Eating a whole-foods diet high in fiber, healthy fat and nutrients is the first step towards good digestion.
Digestive problems such as heartburn, gas, bloating and constipation are normal and can be cured through home remedies. However, when these symptoms occur frequently, they can cause major disruptions to your life. According to Nutritionist, Lovneet Batra ”Your gut is more connected to your health than you might previously have thought. It’s home to trillions of bacteria that work hard to keep you fit and well. Making simple positive changes like increasing fiber-rich foods, lowering stress, and getting plenty of rest are how to get a healthy gut and overall health.”
7 Positive Habits That Can Help Improve Your Gut Health:
- Eat a diverse range of foods: Eating a diverse diet rich in whole foods can lead to a diverse microbiome, which is beneficial for your health.
- Eat lots of vegetables, legumes, beans, and fruit: Many fruits and vegetables are high in fibre. Fibre promotes the growth of beneficial gut bacteria, including specific types such as Bifidobacterium.
- Eat fermented foods: Fermented foods are those produced or transformed with the help of microorganisms, such as bacteria and yeast. Fermented foods act as a natural probiotic supplement, populating the gut with beneficial microbes when we consume them. Foods such as kanji, buttermilk, yogurt, kefir, kombucha, idli, and dhokla
- Pick prebiotic rich foods: Prebiotics are foods that promote the growth of beneficial bacteria in the gut. Prebiotics are found in foods such as apples, artichokes, bananas, barley, oats, chia and flax seeds, garlic and onions, roots vegetables, beans and legumes.

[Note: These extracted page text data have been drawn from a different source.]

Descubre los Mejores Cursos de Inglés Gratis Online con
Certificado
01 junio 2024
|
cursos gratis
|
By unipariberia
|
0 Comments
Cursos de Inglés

- Limit your sugar & processed food intake: Refined sugar can upset the gut microbiota. A diet high in processed foods and added sugars can decrease the number of good bacteria in your gut and feed the bad ones.
- Avoid unnecessary antibiotics: Overuse of antibiotics can kill off healthy bacteria.
- Practice a healthy lifestyle: Exercising, getting enough sleep, and managing stress can all have a positive impact on your gut microbes.